• _Task requirements_: Find each line in the records below that contains the string "можете" and copy it out whole, treating uppercase and lowercase letters as different.

• _Given records_:

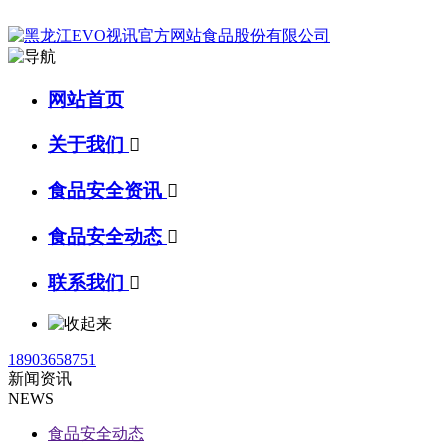
网站首页
关于我们

食品安全资讯

食品安全动态

联系我们

18903658751
新闻资讯
NEWS
食品安全动态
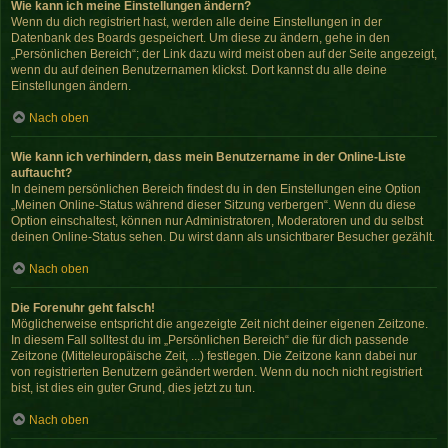
Wie kann ich meine Einstellungen ändern?
Wenn du dich registriert hast, werden alle deine Einstellungen in der
Datenbank des Boards gespeichert. Um diese zu ändern, gehe in den
„Persönlichen Bereich“; der Link dazu wird meist oben auf der Seite angezeigt,
wenn du auf deinen Benutzernamen klickst. Dort kannst du alle deine
Einstellungen ändern.
Nach oben
Wie kann ich verhindern, dass mein Benutzername in der Online-Liste
auftaucht?
In deinem persönlichen Bereich findest du in den Einstellungen eine Option
„Meinen Online-Status während dieser Sitzung verbergen“. Wenn du diese
Option einschaltest, können nur Administratoren, Moderatoren und du selbst
deinen Online-Status sehen. Du wirst dann als unsichtbarer Besucher gezählt.
Nach oben
Die Forenuhr geht falsch!
Möglicherweise entspricht die angezeigte Zeit nicht deiner eigenen Zeitzone.
In diesem Fall solltest du im „Persönlichen Bereich“ die für dich passende
Zeitzone (Mitteleuropäische Zeit, ...) festlegen. Die Zeitzone kann dabei nur
von registrierten Benutzern geändert werden. Wenn du noch nicht registriert
bist, ist dies ein guter Grund, dies jetzt zu tun.
Nach oben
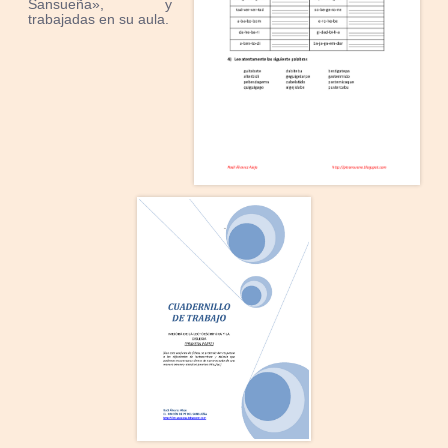
Sansueña», y
trabajadas en su aula.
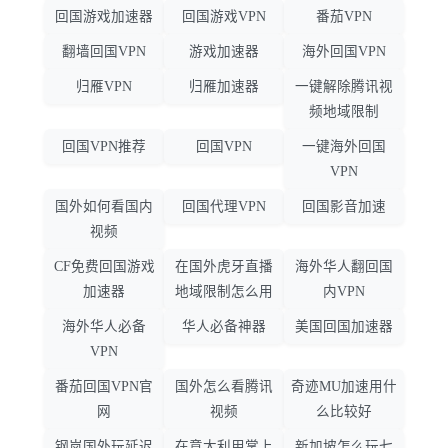
回国游戏加速器
回国游戏VPN
番茄VPN
翻墙回国VPN
游戏加速器
海外回国VPN
归雁VPN
归雁加速器
一键解除腾讯视
频地域限制
回国VPN推荐
回国VPN
一键海外回国
VPN
国外如何看国内
回国代理VPN
回国影音加速
视频
CF免费回国游戏
在国外虎牙直播
海外华人翻回国
加速器
地域限制怎么用
内VPN
海外华人必备
华人必备神器
美国回国加速器
VPN
番茄回国VPN官
国外怎么看腾讯
奇迹MU加速用什
网
视频
么比较好
钢岚国外玩延迟
在意大利用掌上
新加坡怎么玩七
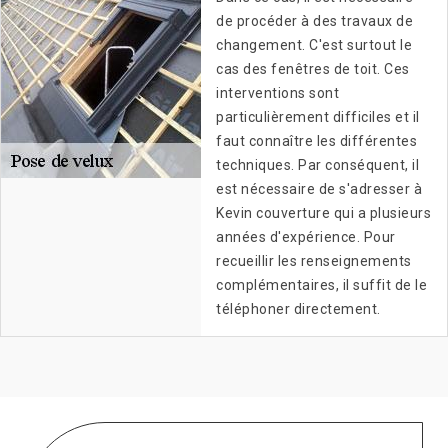
de procéder à des travaux de
changement. C'est surtout le
cas des fenêtres de toit. Ces
interventions sont
particulièrement difficiles et il
faut connaître les différentes
techniques. Par conséquent, il
est nécessaire de s'adresser à
Kevin couverture qui a plusieurs
années d'expérience. Pour
recueillir les renseignements
complémentaires, il suffit de le
téléphoner directement.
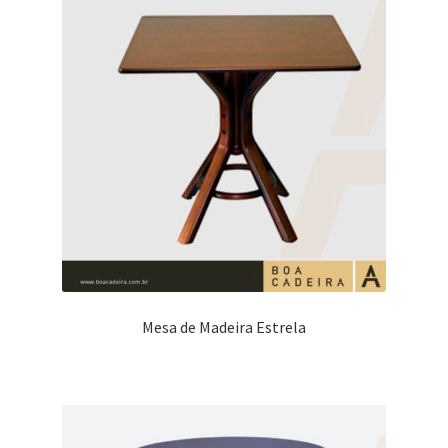
Mesa de Madeira Estrela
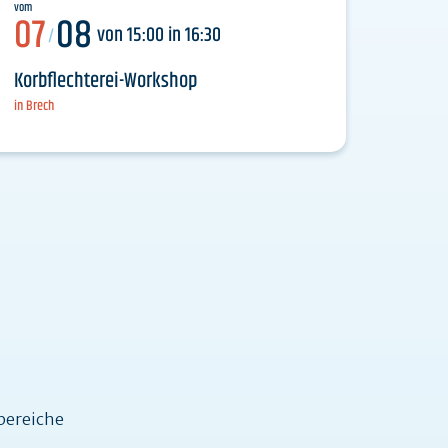
vom
07
08
von 15:00 in 16:30
/
Korbflechterei-Workshop
in Brech
n
bereiche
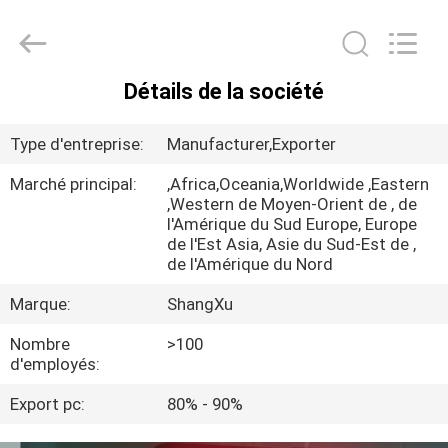
Guangzhou
ShangXu
Technology
Co.,Ltd.
All
Rights
Reserved.
Détails de la société
Developed
MAISON
by
ECER
Type d'entreprise:
Manufacturer,Exporter
PRODUITS
Marché principal:
,Africa,Oceania,Worldwide ,Eastern
,Western de Moyen-Orient de , de
l'Amérique du Sud Europe, Europe
AU
de l'Est Asia, Asie du Sud-Est de ,
SUJET
de l'Amérique du Nord
DE
Marque:
ShangXu
NOUS
Nombre
>100
d'employés:
VISITE
Export pc:
80% - 90%
D'USINE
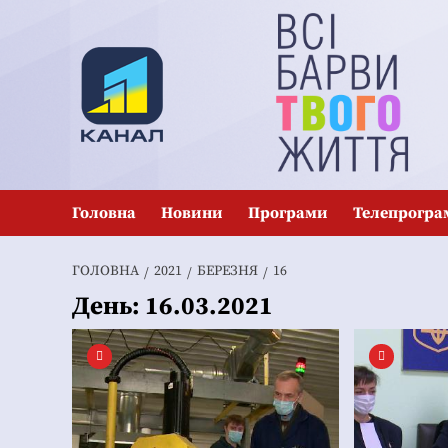
Перейти
до
вмісту
Головна
Новини
Програми
Телепрогра
ГОЛОВНА
2021
БЕРЕЗНЯ
16
День:
16.03.2021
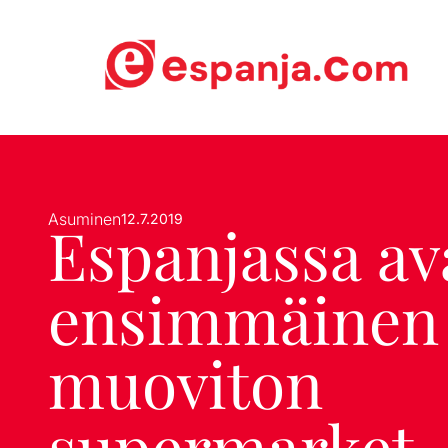
Asuminen
12.7.2019
Espanjassa av
ensimmäinen
muoviton
supermarket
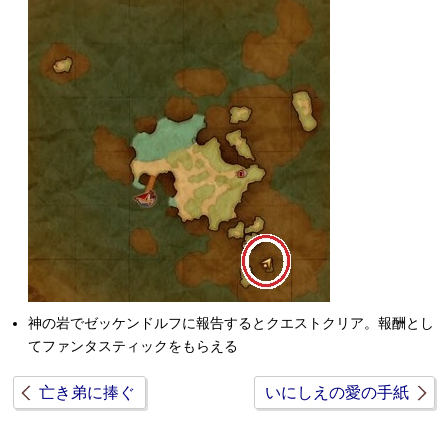
神の岩でゼッケンドルフに報告するとクエストクリア。報酬とし
てファンタスティックをもらえる
亡き弟に捧ぐ
いにしえの愛の手紙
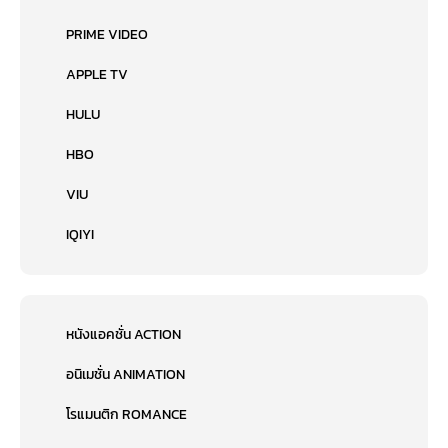
PRIME VIDEO
APPLE TV
HULU
HBO
VIU
IQIYI
หนังแอคชั่น ACTION
อนิเมชั่น ANIMATION
โรแมนติก ROMANCE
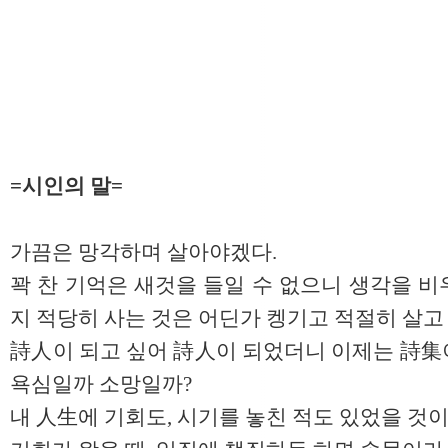
=시인의 말=
가끔은 망각하며 살아야겠다.
꽉 찬 기억은 새것을 들일 수 없으니 생각을 
지 적당히 사는 것은 어딘가 켕기고 적절히 살고 
詩人이 되고 싶어 詩人이 되었더니 이제는 詩集
욕심일까 소망일까?
내 人生에 기회도, 시기를 놓친 적도 있었을 것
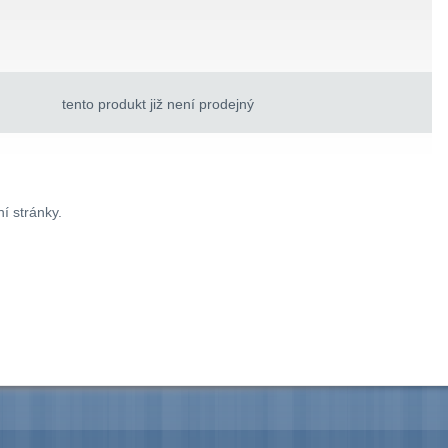
tento produkt již není prodejný
í stránky.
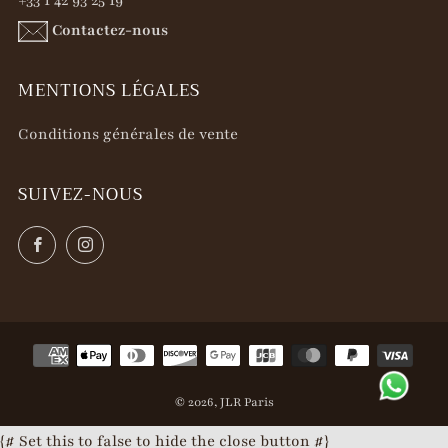
Contactez-nous
MENTIONS LÉGALES
Conditions générales de vente
SUIVEZ-NOUS
Facebook
Instagram
© 2026, JLR Paris
{# Set this to false to hide the close button #}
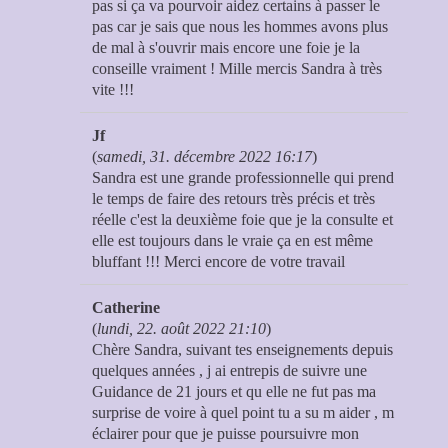
pas si ça va pourvoir aidez certains à passer le
pas car je sais que nous les hommes avons plus
de mal à s'ouvrir mais encore une foie je la
conseille vraiment ! Mille mercis Sandra à très
vite !!!
Jf
(
samedi, 31. décembre 2022 16:17
)
Sandra est une grande professionnelle qui prend
le temps de faire des retours très précis et très
réelle c'est la deuxième foie que je la consulte et
elle est toujours dans le vraie ça en est même
bluffant !!! Merci encore de votre travail
Catherine
(
lundi, 22. août 2022 21:10
)
Chère Sandra, suivant tes enseignements depuis
quelques années , j ai entrepis de suivre une
Guidance de 21 jours et qu elle ne fut pas ma
surprise de voire à quel point tu a su m aider , m
éclairer pour que je puisse poursuivre mon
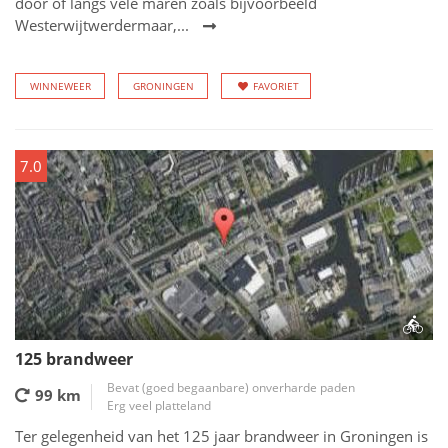
door of langs vele maren zoals bijvoorbeeld
Westerwijtwerdermaar,...
WINNEWEER
GRONINGEN
FAVORIET
7.0
125 brandweer
Bevat (goed begaanbare) onverharde paden
99 km
Erg veel platteland
Ter gelegenheid van het 125 jaar brandweer in Groningen is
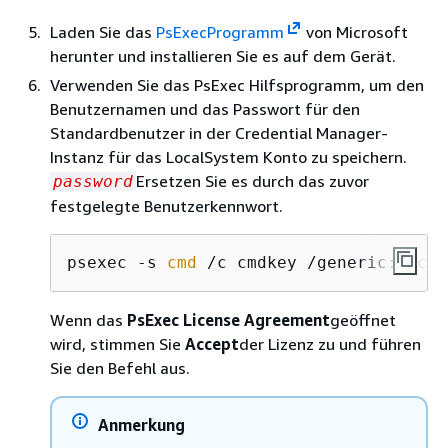
Laden Sie das
PsExecProgramm
von Microsoft
herunter und installieren Sie es auf dem Gerät.
Verwenden Sie das PsExec Hilfsprogramm, um den
Benutzernamen und das Passwort für den
Standardbenutzer in der Credential Manager-
Instanz für das LocalSystem Konto zu speichern.
Ersetzen Sie es durch das zuvor
password
festgelegte Benutzerkennwort.
psexec -s 
cmd
 /c cmdkey /generic:ggc_u
Wenn das
PsExec License Agreement
geöffnet
wird, stimmen Sie
Accept
der Lizenz zu und führen
Sie den Befehl aus.
Anmerkung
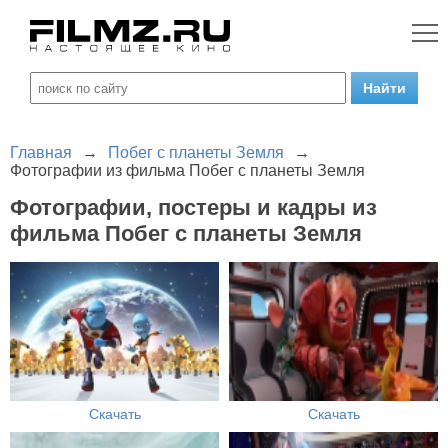
Главная
→
Побег с планеты Земля
→
Фотографии из фильма Побег с планеты Земля
Фотографии, постеры и кадры из
фильма Побег с планеты Земля
Скачать
Скачать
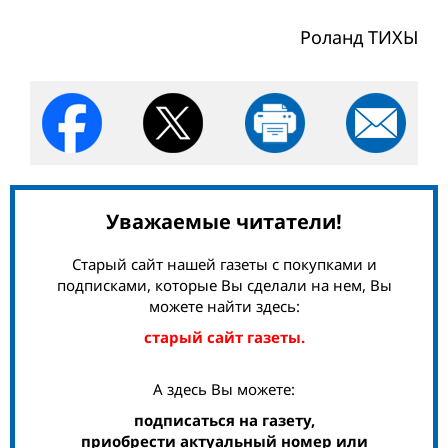
Роланд ТИХЫ
Уважаемые читатели!
Старый сайт нашей газеты с покупками и
подписками, которые Вы сделали на нем, Вы
можете найти здесь:
старый сайт газеты.
А здесь Вы можете:
подписаться на газету,
приобрести актуальный номер или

• _Solution_:
можете найти здесь:
А здесь Вы можете:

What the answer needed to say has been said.